# やってみよう:
「### ComplexityOverlay」を含む行から「Независимый фильтр для」を含む行まで（両端を含む）を、「float」を「double」に置き換え、ほかは一切変えずに書き直しなさい。

書式付き文書のソーステキスト
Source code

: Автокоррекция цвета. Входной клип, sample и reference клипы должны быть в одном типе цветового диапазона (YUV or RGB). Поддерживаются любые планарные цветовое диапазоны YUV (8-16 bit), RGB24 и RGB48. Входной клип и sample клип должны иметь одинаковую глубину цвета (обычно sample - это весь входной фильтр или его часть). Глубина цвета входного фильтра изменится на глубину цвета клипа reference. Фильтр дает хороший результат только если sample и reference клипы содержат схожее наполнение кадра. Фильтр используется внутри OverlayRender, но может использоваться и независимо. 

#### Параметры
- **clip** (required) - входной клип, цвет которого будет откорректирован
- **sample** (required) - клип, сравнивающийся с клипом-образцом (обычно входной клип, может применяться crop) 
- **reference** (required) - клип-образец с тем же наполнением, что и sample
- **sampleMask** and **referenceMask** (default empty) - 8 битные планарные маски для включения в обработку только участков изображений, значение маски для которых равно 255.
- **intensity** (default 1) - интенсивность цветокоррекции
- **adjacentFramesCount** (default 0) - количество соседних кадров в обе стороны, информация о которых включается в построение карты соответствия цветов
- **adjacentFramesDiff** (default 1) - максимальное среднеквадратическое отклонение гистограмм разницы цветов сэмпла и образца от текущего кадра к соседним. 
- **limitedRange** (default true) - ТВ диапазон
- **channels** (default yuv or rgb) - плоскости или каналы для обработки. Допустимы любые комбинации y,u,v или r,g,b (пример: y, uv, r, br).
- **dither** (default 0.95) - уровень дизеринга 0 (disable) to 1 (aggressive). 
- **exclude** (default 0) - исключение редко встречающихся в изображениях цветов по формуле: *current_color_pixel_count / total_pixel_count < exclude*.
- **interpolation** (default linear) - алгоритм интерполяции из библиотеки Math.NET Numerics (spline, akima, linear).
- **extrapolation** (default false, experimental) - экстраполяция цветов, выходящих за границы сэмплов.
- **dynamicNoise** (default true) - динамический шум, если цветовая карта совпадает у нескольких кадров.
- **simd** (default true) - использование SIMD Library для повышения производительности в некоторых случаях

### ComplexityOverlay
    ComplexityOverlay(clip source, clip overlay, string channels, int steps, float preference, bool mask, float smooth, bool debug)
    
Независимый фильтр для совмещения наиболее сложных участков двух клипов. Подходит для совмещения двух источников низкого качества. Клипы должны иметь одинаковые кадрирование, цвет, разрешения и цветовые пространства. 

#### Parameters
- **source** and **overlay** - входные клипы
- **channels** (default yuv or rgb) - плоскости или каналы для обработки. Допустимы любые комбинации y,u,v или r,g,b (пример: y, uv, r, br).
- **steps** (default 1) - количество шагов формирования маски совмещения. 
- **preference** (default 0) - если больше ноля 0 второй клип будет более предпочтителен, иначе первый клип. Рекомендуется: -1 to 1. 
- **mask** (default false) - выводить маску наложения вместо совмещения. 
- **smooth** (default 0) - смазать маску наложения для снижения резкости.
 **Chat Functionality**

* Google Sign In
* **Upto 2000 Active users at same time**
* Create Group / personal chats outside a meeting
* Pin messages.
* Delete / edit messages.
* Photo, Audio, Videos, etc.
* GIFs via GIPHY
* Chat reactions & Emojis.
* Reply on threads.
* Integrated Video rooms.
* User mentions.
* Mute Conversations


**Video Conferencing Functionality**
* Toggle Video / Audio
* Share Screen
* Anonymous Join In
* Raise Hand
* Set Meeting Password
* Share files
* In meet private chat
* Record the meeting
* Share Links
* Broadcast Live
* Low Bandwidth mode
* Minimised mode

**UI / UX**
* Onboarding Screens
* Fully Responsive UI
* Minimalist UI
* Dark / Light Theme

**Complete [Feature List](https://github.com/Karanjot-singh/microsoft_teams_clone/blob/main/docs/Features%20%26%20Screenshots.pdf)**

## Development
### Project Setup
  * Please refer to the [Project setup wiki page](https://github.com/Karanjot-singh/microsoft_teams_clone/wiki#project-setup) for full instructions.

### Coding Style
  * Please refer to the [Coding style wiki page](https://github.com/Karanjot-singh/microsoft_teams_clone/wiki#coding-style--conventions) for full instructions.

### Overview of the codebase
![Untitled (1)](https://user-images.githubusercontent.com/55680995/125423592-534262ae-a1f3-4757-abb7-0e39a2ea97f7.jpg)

# 課題の解答:
### ComplexityOverlay
    ComplexityOverlay(clip source, clip overlay, string channels, int steps, double preference, bool mask, double smooth, bool debug)
    
Независимый фильтр для совмещения наиболее сложных участков двух клипов. Подходит для совмещения двух источников низкого качества. Клипы должны иметь одинаковые кадрирование, цвет, разрешения и цветовые пространства. 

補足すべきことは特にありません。